→ **What is needed**
Exactly as written, return every line of the data below apart from the pictures.

→ **Data records**

·····

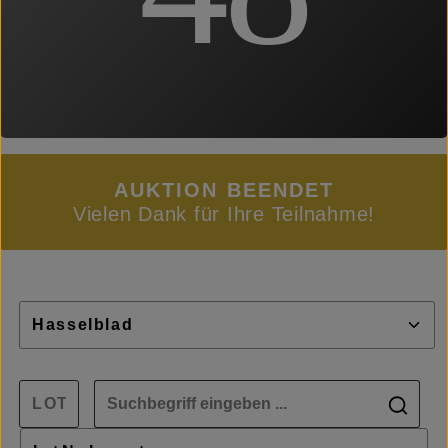
AUKTION BEENDET
Vielen Dank für Ihre Teilnahme!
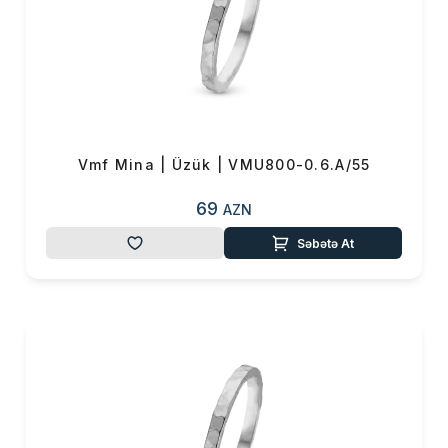
Vmf Mina | Üzük | VMU800-0.6.A/55
69
AZN
Səbətə At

·····

→ **Exercise answer**
AUKTION BEENDET
Vielen Dank für Ihre Teilnahme!
Vmf Mina | Üzük | VMU800-0.6.A/55
69
AZN
Səbətə At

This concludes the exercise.